[Design files in plain text]
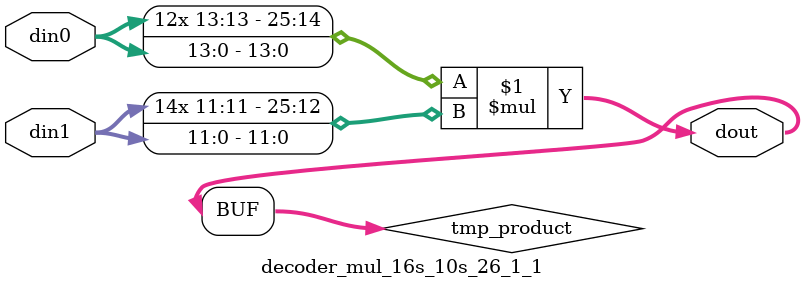
<source format=v>

`timescale 1 ns / 1 ps

 module decoder_mul_16s_10s_26_1_1(din0, din1, dout);
parameter ID = 1;
parameter NUM_STAGE = 0;
parameter din0_WIDTH = 14;
parameter din1_WIDTH = 12;
parameter dout_WIDTH = 26;

input [din0_WIDTH - 1 : 0] din0; 
input [din1_WIDTH - 1 : 0] din1; 
output [dout_WIDTH - 1 : 0] dout;

wire signed [dout_WIDTH - 1 : 0] tmp_product;



























assign tmp_product = $signed(din0) * $signed(din1);








assign dout = tmp_product;





















endmodule

</source>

**Problem statement:**
Reproduce each line of the entries above from the one containing "input [din1_WIDTH - 1 : 0] din1;" through the last, exactly, and no other line.

**Answer for this exercise:**
input [din1_WIDTH - 1 : 0] din1; 
output [dout_WIDTH - 1 : 0] dout;

wire signed [dout_WIDTH - 1 : 0] tmp_product;



























assign tmp_product = $signed(din0) * $signed(din1);








assign dout = tmp_product;





















endmodule

</source>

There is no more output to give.